#### [ASSIGNMENT]
For each entry below, copy the text exactly and leave out any picture.
SUPPLIED ENTRIES START
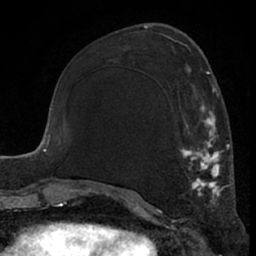
Breast MRI (dynamic contrast-enhanced), one axial slice; position 26 of 66 along the scan axis; cropped to one breast; dynamic contrast-enhanced series, time point 2 of 7 at this slice position (early post-contrast); 1.5 T; TE 3 ms, TR 6.2 ms; 2.4 mm slice thickness; 256 × 256 image matrix. Female patient.
Annotated regions visible in this slice (semi-automatically segmented with operator editing):
- enhancing-tissue mask used for the functional tumour volume (all voxels passing the contrast-enhancement thresholds inside the analysis volume; usually the tumour): bounding box (x1, y1, x2, y2) in pixels: (111, 69, 225, 209)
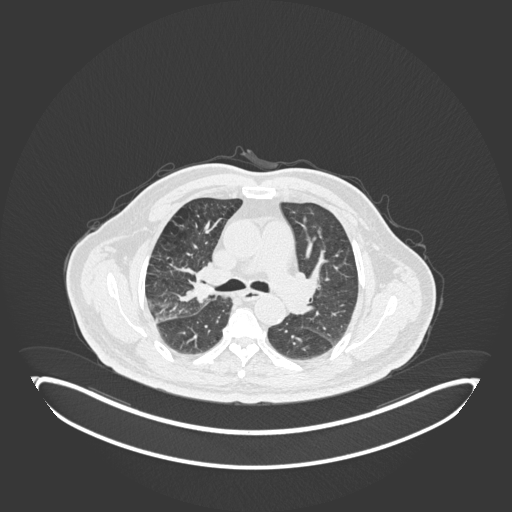
Chest CT, one axial slice; slice 111 of 247 in the series (ordered by position); reconstruction kernel B30f; lung window (W 1500 / L -600 HU); 512 × 512 image matrix. Male patient, age 72 years. From the clinical record (not read from this slice): clinical TNM (as recorded): T1c N0 M0.
Structures marked on this image (rectangle marked by the reading radiologist):
- lung tumour (recorded histology: squamous cell carcinoma): bounding box (x1, y1, x2, y2) in pixels: (178, 254, 217, 305)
SUPPLIED ENTRIES END
#### [TASK ANSWER]
Breast MRI (dynamic contrast-enhanced), one axial slice; position 26 of 66 along the scan axis; cropped to one breast; dynamic contrast-enhanced series, time point 2 of 7 at this slice position (early post-contrast); 1.5 T; TE 3 ms, TR 6.2 ms; 2.4 mm slice thickness; 256 × 256 image matrix. Female patient.
Annotated regions visible in this slice (semi-automatically segmented with operator editing):
- enhancing-tissue mask used for the functional tumour volume (all voxels passing the contrast-enhancement thresholds inside the analysis volume; usually the tumour): bounding box (x1, y1, x2, y2) in pixels: (111, 69, 225, 209)
Chest CT, one axial slice; slice 111 of 247 in the series (ordered by position); reconstruction kernel B30f; lung window (W 1500 / L -600 HU); 512 × 512 image matrix. Male patient, age 72 years. From the clinical record (not read from this slice): clinical TNM (as recorded): T1c N0 M0.
Structures marked on this image (rectangle marked by the reading radiologist):
- lung tumour (recorded histology: squamous cell carcinoma): bounding box (x1, y1, x2, y2) in pixels: (178, 254, 217, 305)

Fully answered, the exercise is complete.